Publié le par carolineadomo

 

 

La course au mensonge et à la manipulation se poursuit à un rythme effréné à l'initiative de Nicolas Sarkozy. La dernière initiative en date est la soi-disant enquête de Laurent Wauquiez qui annonce le matraquage fiscal des classes moyennes en cas de victoire de la gauche au mois de mai 2012. 

 
 
Monsieur Wauquiez pense-t-il que les classes moyennes sont sujettes au syndrome de Stockholm ? Peut-il vraiment croire qu’après les avoir méprisées et négligées, l’UMP peut se poser en défenseur de leurs intérêts ?

 
 
Les millions de Français qui vivent des fins de mois difficiles, qui constatent que la vie de leurs enfants est nettement moins bonne que la leur, savent ce qu’ils doivent à Nicolas Sarkozy.

 
 
Le sérieux de l’étude de Monsieur Wauquiez est illustré par sa volonté de prouver dans le même temps que Nicolas Sarkozy n’a pas été « le président des riches » ! Une affirmation tellement dénuée de crédibilité que pour tenter de la faire avaler, le bon soldat du sarkozysme a évacué de ses calculs l’année 2007 et l’introduction du bouclier fiscal dans la loi TEPA…

 
 
Pendant l’essentiel du dernier quinquennat, Laurent Wauquiez a été ministre de l’Emploi et donc le commentateur inefficace de l’explosion du chômage.
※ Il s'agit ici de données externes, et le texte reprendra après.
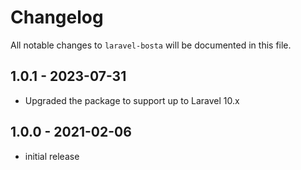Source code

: # Changelog

All notable changes to `laravel-bosta` will be documented in this file.

## 1.0.1 - 2023-07-31

- Upgraded the package to support up to Laravel 10.x

## 1.0.0 - 2021-02-06

- initial release
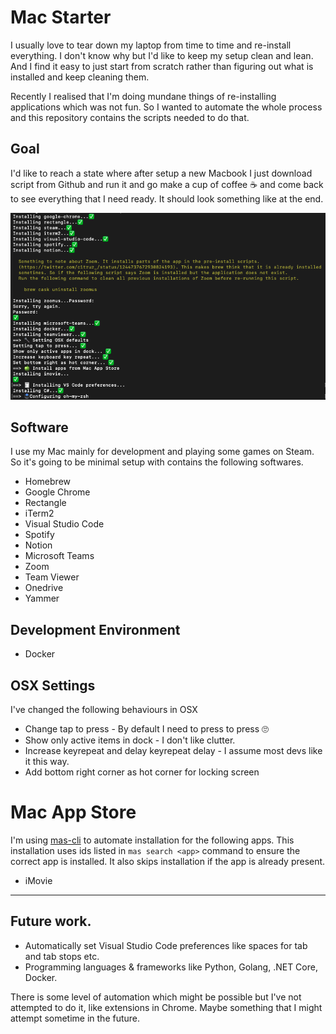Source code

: # Mac Starter 

I usually love to tear down my laptop from time to time and re-install everything. I don't know why but I'd like to keep my setup clean and lean. And I find it easy to just start from scratch rather than figuring out what is installed and keep cleaning them. 

Recently I realised that I'm doing mundane things of re-installing applications which was not fun. So I wanted to automate the whole process and this repository contains the scripts needed to do that.

## Goal

I'd like to reach a state where after setup a new Macbook I just download script from Github and run it and go make a cup of coffee ☕️ and come back to see everything that I need ready. It should look something like at the end.

![Sample](./screenshots/sample.png)

## Software

I use my Mac mainly for development and playing some games on Steam. So it's going to be minimal setup with contains the following softwares.

- Homebrew
- Google Chrome
- Rectangle
- iTerm2
- Visual Studio Code
- Spotify 
- Notion
- Microsoft Teams
- Zoom
- Team Viewer
- Onedrive
- Yammer

## Development Environment

- Docker

## OSX Settings

I've changed the following behaviours in OSX

- Change tap to press - By default I need to press to press 🙄
- Show only active items in dock - I don't like clutter.
- Increase keyrepeat and delay keyrepeat delay - I assume most devs like it this way.
- Add bottom right corner as hot corner for locking screen

# Mac App Store

I'm using [mas-cli](https://github.com/mas-cli/mas) to automate installation for the following apps. This installation uses ids listed in `mas search <app>` command to ensure the correct app is installed. It also skips installation if the app is already present.

- iMovie

---

## Future work.

- Automatically set Visual Studio Code preferences like spaces for tab and tab stops etc.
- Programming languages & frameworks like Python, Golang, .NET Core, Docker.

There is some level of automation which might be possible but I've not attempted to do it, like extensions in Chrome. Maybe something that I might attempt sometime in the future.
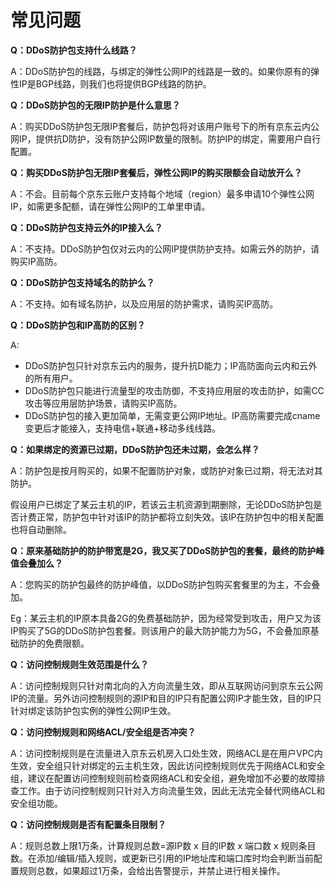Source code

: # 常见问题

**Q：DDoS防护包支持什么线路？**

A：DDoS防护包的线路，与绑定的弹性公网IP的线路是一致的。如果你原有的弹性IP是BGP线路，则我们也将提供BGP线路的防护。

**Q：DDoS防护包的无限IP防护是什么意思？**

A：购买DDoS防护包无限IP套餐后，防护包将对该用户账号下的所有京东云内公网IP，提供抗D防护，没有防护公网IP数量的限制。防护IP的绑定，需要用户自行配置。

**Q：购买DDoS防护包无限IP套餐后，弹性公网IP的购买限额会自动放开么？**

A：不会。目前每个京东云账户支持每个地域（region）最多申请10个弹性公网IP，如需更多配额，请在弹性公网IP的工单里申请。

**Q：DDoS防护包支持云外的IP接入么？**

A：不支持。DDoS防护包仅对云内的公网IP提供防护支持。如需云外的防护，请购买IP高防。

**Q：DDoS防护包支持域名的防护么？**

A：不支持。如有域名防护，以及应用层的防护需求，请购买IP高防。

**Q：DDoS防护包和IP高防的区别？**

A:

- DDoS防护包只针对京东云内的服务，提升抗D能力；IP高防面向云内和云外的所有用户。
- DDoS防护包只能进行流量型的攻击防御，不支持应用层的攻击防护，如需CC攻击等应用层防护场景，请购买IP高防。
- DDoS防护包的接入更加简单，无需变更公网IP地址。IP高防需要完成cname变更后才能接入，支持电信+联通+移动多线线路。

**Q：如果绑定的资源已过期，DDoS防护包还未过期，会怎么样？**

A：防护包是按月购买的，如果不配置防护对象，或防护对象已过期，将无法对其防护。

假设用户已绑定了某云主机的IP，若该云主机资源到期删除，无论DDoS防护包是否计费正常，防护包中针对该IP的防护都将立刻失效。该IP在防护包中的相关配置也将自动删除。

**Q：原来基础防护的防护带宽是2G，我又买了DDoS防护包的套餐，最终的防护峰值会叠加么？**

A：您购买的防护包最终的防护峰值，以DDoS防护包购买套餐里的为主，不会叠加。

Eg：某云主机的IP原本具备2G的免费基础防护，因为经常受到攻击，用户又为该IP购买了5G的DDoS防护包套餐。则该用户的最大防护能力为5G，不会叠加原基础防护的免费限额。

**Q：访问控制规则生效范围是什么？**

A：访问控制规则只针对南北向的入方向流量生效，即从互联网访问到京东云公网IP的流量。另外访问控制规则的源IP和目的IP只有配置公网IP才能生效，目的IP只针对绑定该防护包实例的弹性公网IP生效。

**Q：访问控制规则和网络ACL/安全组是否冲突？**

A：访问控制规则是在流量进入京东云机房入口处生效，网络ACL是在用户VPC内生效，安全组只针对绑定的云主机生效，因此访问控制规则优先于网络ACL和安全组，建议在配置访问控制规则前检查网络ACL和安全组，避免增加不必要的故障排查工作。由于访问控制规则只针对入方向流量生效，因此无法完全替代网络ACL和安全组功能。

**Q：访问控制规则是否有配置条目限制？**

A：规则总数上限1万条，计算规则总数=源IP数 x 目的IP数 x 端口数 x 规则条目数。在添加/编辑/插入规则，或更新已引用的IP地址库和端口库时均会判断当前配置规则总数，如果超过1万条，会给出告警提示，并禁止进行相关操作。
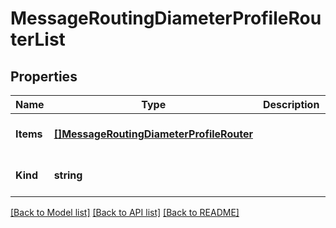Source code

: # MessageRoutingDiameterProfileRouterList

## Properties
Name | Type | Description | Notes
------------ | ------------- | ------------- | -------------
**Items** | [**[]MessageRoutingDiameterProfileRouter**](messageRouting_diameter_profile_router.md) |  | [optional] [default to null]
**Kind** | **string** |  | [optional] [default to null]

[[Back to Model list]](../README.md#documentation-for-models) [[Back to API list]](../README.md#documentation-for-api-endpoints) [[Back to README]](../README.md)


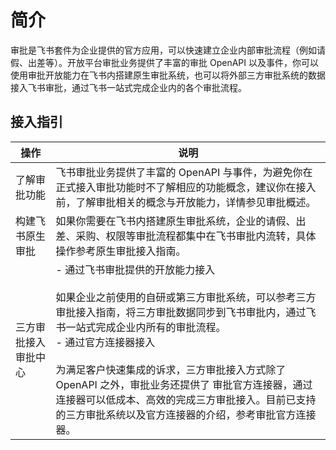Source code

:# 简介

审批是飞书套件为企业提供的官方应用，可以快速建立企业内部审批流程（例如请假、出差等）。开放平台审批业务提供了丰富的审批 OpenAPI 以及事件，你可以使用审批开放能力在飞书内搭建原生审批系统，也可以将外部三方审批系统的数据接入飞书审批，通过飞书一站式完成企业内的各个审批流程。

## 接入指引

| 操作 | 说明 |
| --- | --- |
| 了解审批功能 | 飞书审批业务提供了丰富的 OpenAPI 与事件，为避免你在正式接入审批功能时不了解相应的功能概念，建议你在接入前，了解审批相关的概念与开放能力，详情参见审批概述。 |
| 构建飞书原生审批 | 如果你需要在飞书内搭建原生审批系统，企业的请假、出差、采购、权限等审批流程都集中在飞书审批内流转，具体操作参考原生审批接入指南。 |
| 三方审批接入审批中心 | - 通过飞书审批提供的开放能力接入<br> <br> 如果企业之前使用的自研或第三方审批系统，可以参考三方审批接入指南，将三方审批数据同步到飞书审批内，通过飞书一站式完成企业内所有的审批流程。<br>- 通过官方连接器接入<br> <br> 为满足客户快速集成的诉求，三方审批接入方式除了 OpenAPI 之外，审批业务还提供了 审批官方连接器，通过连接器可以低成本、高效的完成三方审批接入。目前已支持的三方审批系统以及官方连接器的介绍，参考审批官方连接器。 |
Pour le bien de la France, il devrait préférer la rétrospective lucide sur le bilan de l’UMP à la prospective hasardeuse sur le projet de François Hollande.

 
 
Ceux qui n’ont pas su vaincre la tempête ne sont pas les plus qualifiés pour jouer les “Madame Soleil”.

 

La réalité, c'est qu'il y a, d'un côté, le candidat sortant dont le programme est la hausse de la TVA et le bilan la hausse de 45 impôts et taxes nouvelles pesant sur le pouvoir d'achat des classes moyennes et, de l'autre côté, le candidat de la justice fiscale, de la redistrubition des impôts. D'un côté, le candidat des privilégiés, de l'autre, celui qui fera porter davantage l'effort sur ceux qui ont bénéficié des largesses de N. Sarkozy, à savoir ces mêmes privilégiés.


 
C’est une évidence, les classes moyennes ne se laisseront pas berner par le numéro de bonimenteur du président sortant.


 
Elles savent qui est le candidat du changement et de l’espoir concret. Elles savent que François Hollande est le plus apte à les protéger et à répondre à leurs aspiration.